Just found this website, so giving this a shot.... Both my kids are in 4-H and are doing swine this year. It's our first year for swine, but my daughter has done turkey/poultry the last 2 years. My wife grew up on a farm, so we're not entirely clueless, but are absolutely stumped with our current situation. As part of the 4-H group our kids are in, we traveled to Phoenix to get pigs on May 19th. Of the group that was brought back up to Flagstaff, 2 pigs have died (one of them ours) due to severe respiratory infections. Now, and for the last couple of weeks, we've got another pig that is extremely lethargic and eats very little. Per our 4-H leader and the breeder, we've done 3 anti-biotic shots, tried some B-12, have mixed applesauce or yogurt in with the feed and he's still just out of it. When we got him, he weighed 83 pounds and as of July 7th, he was only 131. In comparison, another pig we got at the same time also weighed 83 pounds, but is now almost 170 pounds. Both our 4-H leader and the breeder cannot figure out anything that is wrong, other than extremely lethargic and are at their wit's end. Has anyone else had any such problem or issue? If so, any thoughts, opinions and recommendations will be much appreciated.....


----------



## gerold (Jul 18, 2011)

Have a vet check it.


----------



## Ken B. (Jul 15, 2013)

Last time we (and the 4-H leader) did, we were prescribed an anti-biotic. Within 3 days, both pigs were dead. As such, we're a little hesitant to do so, but just trying to see if anyone else has run into something like this......


----------



## CJBegins (Nov 20, 2009)

Ken, I have to agree with Gerold. I realize you lost 2 pigs already but there are lots of diseases that pigs get that get confusing and you need a knowledgable person to look at them to figure things out.
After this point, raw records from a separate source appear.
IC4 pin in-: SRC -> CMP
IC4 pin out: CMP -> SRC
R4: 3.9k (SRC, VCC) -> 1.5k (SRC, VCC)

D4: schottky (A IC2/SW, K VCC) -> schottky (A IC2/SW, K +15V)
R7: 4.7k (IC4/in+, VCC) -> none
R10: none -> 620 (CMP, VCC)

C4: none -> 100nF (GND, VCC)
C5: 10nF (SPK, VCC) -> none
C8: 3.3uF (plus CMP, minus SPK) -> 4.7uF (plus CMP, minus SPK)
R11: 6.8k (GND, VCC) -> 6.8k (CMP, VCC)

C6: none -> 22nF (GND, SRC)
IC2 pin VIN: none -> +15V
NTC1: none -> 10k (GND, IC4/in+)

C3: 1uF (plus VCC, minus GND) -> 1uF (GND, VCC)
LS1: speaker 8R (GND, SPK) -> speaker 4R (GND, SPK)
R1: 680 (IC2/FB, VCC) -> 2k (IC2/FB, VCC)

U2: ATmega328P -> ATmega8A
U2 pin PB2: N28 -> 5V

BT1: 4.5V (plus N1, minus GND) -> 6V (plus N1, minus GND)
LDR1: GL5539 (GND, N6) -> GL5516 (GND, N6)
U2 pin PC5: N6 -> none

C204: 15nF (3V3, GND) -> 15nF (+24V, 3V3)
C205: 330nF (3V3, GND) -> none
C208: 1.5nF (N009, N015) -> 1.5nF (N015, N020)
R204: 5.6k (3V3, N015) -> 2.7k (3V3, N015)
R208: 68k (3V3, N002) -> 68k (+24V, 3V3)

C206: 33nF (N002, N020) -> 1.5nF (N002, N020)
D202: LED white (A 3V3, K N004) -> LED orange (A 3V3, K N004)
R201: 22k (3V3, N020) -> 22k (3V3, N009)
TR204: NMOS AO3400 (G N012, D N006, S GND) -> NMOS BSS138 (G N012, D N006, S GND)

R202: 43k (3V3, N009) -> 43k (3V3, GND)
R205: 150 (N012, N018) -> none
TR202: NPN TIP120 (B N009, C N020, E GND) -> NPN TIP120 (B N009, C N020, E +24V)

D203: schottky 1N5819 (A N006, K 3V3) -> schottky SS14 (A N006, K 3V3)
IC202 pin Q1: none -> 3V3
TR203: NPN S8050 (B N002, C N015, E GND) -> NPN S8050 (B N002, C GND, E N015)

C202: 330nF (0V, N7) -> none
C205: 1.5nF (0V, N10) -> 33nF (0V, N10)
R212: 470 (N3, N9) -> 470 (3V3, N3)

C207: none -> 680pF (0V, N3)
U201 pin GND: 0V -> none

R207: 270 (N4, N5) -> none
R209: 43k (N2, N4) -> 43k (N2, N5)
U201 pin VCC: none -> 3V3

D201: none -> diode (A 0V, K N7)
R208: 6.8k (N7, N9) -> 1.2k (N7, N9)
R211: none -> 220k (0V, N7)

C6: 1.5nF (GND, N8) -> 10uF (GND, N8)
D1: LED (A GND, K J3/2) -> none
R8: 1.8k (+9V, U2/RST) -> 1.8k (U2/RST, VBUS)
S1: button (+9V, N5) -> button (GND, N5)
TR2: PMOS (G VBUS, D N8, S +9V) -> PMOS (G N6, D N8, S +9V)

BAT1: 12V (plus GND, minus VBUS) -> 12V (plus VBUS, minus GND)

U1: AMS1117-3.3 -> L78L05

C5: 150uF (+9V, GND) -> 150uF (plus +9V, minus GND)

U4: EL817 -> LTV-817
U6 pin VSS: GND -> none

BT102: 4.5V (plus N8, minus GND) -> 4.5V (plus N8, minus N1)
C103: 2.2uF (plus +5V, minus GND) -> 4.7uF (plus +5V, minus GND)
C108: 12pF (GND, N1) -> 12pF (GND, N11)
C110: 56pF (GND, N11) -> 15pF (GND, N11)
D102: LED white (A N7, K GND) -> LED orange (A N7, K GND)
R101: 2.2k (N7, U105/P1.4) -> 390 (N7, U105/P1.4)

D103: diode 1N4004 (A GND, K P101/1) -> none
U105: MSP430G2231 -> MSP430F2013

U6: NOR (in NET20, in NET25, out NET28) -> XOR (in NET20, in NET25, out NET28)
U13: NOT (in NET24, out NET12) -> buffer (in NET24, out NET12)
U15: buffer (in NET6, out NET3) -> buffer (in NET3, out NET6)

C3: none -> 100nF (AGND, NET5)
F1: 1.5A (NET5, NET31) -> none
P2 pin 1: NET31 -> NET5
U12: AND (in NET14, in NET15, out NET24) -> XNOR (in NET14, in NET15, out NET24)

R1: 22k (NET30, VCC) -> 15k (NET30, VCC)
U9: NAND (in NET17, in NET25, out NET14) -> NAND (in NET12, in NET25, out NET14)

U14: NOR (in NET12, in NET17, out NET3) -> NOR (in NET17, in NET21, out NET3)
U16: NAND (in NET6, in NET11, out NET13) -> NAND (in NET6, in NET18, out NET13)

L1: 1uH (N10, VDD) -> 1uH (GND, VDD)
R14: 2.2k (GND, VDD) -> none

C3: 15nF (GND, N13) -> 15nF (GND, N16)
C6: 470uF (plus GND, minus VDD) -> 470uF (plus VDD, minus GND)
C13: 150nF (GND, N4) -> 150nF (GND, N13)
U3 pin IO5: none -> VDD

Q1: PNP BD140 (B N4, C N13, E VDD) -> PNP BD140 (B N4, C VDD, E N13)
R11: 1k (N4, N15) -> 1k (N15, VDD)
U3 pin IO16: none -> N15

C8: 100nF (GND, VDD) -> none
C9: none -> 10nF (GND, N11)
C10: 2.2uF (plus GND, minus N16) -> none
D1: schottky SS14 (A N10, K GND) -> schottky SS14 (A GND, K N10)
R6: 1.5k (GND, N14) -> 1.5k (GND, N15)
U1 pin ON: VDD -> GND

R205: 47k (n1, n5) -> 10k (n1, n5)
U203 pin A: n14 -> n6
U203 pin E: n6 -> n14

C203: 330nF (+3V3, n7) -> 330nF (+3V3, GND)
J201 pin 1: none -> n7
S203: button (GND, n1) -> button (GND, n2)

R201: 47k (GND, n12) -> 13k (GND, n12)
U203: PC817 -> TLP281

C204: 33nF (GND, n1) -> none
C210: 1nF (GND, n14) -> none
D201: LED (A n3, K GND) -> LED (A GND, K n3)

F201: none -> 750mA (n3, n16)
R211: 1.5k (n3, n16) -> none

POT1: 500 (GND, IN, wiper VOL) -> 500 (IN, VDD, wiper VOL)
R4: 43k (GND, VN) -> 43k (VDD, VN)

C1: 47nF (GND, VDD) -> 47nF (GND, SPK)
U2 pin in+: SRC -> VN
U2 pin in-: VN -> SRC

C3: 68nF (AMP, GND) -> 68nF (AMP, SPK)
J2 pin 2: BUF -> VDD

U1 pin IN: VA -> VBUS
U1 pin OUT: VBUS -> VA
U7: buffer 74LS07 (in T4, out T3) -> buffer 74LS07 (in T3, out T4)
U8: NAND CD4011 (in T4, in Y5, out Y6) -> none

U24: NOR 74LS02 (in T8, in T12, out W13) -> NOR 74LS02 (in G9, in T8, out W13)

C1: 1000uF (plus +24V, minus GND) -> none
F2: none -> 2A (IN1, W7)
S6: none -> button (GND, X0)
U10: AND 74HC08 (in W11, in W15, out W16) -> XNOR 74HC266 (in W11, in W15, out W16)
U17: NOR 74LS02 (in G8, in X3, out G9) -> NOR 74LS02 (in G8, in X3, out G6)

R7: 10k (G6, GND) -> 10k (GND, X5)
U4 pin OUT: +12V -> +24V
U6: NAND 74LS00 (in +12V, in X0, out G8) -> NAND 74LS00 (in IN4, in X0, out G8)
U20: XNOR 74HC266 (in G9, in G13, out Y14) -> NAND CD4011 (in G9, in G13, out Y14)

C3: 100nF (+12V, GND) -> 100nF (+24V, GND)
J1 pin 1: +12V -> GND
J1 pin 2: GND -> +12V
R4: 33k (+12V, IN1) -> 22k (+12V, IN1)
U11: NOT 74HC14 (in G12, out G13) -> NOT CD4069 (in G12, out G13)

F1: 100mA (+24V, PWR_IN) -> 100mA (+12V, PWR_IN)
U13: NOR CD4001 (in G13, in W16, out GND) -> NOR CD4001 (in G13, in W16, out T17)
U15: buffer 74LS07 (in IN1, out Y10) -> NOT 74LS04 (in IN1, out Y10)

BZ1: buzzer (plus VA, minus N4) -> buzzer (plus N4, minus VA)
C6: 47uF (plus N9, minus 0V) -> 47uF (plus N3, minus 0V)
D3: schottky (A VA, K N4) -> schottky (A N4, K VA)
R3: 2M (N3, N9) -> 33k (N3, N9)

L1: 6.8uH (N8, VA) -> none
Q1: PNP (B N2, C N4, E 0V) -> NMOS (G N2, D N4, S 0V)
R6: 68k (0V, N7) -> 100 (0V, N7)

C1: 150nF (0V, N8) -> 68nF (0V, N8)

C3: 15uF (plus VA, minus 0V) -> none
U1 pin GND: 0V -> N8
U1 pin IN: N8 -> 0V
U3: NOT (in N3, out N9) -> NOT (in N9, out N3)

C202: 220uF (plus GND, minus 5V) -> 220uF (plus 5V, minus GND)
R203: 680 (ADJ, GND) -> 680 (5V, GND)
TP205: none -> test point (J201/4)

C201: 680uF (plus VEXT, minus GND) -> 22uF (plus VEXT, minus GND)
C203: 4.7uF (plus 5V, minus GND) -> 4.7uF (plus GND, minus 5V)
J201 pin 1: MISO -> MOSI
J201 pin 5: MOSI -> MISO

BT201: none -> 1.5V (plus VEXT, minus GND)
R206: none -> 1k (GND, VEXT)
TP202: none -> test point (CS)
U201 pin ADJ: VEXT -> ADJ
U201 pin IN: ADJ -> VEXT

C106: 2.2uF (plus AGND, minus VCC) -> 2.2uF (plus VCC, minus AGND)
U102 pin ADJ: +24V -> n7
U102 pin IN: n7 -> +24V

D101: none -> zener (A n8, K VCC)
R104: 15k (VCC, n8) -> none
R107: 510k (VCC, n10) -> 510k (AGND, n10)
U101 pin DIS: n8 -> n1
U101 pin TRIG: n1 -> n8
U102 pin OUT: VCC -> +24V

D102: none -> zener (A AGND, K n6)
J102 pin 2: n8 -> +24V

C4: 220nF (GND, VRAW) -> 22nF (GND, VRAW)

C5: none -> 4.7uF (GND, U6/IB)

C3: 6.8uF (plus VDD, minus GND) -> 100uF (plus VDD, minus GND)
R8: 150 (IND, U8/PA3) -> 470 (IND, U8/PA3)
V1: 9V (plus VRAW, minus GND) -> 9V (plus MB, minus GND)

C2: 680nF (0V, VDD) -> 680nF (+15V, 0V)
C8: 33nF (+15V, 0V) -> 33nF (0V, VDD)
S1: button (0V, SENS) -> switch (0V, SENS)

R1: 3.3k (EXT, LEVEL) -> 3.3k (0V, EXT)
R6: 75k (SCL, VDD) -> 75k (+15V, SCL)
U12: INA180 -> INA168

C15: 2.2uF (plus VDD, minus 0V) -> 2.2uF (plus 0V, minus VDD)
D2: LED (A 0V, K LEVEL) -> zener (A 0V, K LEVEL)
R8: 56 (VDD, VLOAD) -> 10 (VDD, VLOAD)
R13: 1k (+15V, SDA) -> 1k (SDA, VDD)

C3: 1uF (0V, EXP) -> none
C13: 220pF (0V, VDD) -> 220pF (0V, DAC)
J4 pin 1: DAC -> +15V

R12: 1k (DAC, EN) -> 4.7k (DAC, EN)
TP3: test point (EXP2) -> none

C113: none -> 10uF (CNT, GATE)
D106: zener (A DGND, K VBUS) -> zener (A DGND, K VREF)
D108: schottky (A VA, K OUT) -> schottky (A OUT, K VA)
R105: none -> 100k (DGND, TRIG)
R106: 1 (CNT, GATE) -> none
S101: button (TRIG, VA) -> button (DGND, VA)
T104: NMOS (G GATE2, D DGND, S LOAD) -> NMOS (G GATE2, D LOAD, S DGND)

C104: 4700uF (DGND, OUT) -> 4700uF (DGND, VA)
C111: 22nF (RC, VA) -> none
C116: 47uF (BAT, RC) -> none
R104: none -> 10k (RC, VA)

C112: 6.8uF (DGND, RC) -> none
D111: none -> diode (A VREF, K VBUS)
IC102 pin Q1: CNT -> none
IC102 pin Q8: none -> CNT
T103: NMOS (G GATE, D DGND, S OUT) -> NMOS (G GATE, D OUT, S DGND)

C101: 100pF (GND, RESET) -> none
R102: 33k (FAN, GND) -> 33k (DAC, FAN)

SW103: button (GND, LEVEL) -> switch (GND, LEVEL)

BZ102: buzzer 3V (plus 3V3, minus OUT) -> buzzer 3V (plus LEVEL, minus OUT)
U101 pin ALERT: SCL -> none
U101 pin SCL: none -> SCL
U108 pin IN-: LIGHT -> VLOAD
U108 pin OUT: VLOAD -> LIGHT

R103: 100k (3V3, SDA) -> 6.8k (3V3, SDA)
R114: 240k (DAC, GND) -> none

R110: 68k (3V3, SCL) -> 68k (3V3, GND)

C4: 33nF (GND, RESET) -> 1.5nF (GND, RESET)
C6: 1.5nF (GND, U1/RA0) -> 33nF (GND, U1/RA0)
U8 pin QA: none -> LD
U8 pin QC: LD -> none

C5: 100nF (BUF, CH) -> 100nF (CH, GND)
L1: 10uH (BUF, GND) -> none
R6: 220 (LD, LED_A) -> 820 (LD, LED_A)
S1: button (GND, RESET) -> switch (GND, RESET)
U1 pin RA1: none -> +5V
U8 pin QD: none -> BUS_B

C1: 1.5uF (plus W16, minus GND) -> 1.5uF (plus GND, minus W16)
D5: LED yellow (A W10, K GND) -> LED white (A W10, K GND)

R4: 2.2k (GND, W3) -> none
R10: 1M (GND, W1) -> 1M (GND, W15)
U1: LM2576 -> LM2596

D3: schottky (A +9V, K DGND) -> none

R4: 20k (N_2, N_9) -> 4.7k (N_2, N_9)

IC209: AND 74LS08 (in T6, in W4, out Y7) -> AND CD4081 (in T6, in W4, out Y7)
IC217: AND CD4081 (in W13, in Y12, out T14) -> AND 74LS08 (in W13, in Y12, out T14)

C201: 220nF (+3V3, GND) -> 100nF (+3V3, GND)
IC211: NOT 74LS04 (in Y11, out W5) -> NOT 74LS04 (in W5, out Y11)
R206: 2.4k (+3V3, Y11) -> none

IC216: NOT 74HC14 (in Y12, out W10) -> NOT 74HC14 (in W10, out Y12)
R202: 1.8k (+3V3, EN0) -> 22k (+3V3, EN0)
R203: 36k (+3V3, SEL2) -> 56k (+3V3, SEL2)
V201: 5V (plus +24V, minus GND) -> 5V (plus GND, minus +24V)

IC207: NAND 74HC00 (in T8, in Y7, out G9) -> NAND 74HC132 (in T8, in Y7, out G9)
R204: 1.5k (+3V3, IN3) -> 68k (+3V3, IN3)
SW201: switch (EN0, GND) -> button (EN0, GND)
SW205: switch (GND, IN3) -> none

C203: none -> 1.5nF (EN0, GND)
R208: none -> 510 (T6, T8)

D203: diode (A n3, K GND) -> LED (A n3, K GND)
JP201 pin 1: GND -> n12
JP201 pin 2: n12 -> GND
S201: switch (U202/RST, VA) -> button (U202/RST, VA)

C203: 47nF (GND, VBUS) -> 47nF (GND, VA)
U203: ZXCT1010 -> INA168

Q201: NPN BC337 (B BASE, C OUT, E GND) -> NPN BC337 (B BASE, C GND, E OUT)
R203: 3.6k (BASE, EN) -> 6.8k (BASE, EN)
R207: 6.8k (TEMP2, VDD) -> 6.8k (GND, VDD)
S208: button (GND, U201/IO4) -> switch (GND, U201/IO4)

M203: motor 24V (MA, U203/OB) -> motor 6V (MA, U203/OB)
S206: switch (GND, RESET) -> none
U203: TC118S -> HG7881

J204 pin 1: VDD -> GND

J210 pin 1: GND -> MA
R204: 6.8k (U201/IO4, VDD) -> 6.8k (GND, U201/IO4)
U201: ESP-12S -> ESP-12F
Believe me, I graduated from The School of Hard Knocks.


----------



## Ken B. (Jul 15, 2013)

Well, unfortunately before we could get him checked by a vet, he died..... Overall, there was just something not right, physically, with him. It seemed as though he had a hard time eating and was unable to open his mouth wide enough to eat consistently. He also seemed to enjoy eating rocks more than eating food! Fortunately we still have 4 very healthy pigs and our kids still each have a pig for the local fair over Labor Day.....


----------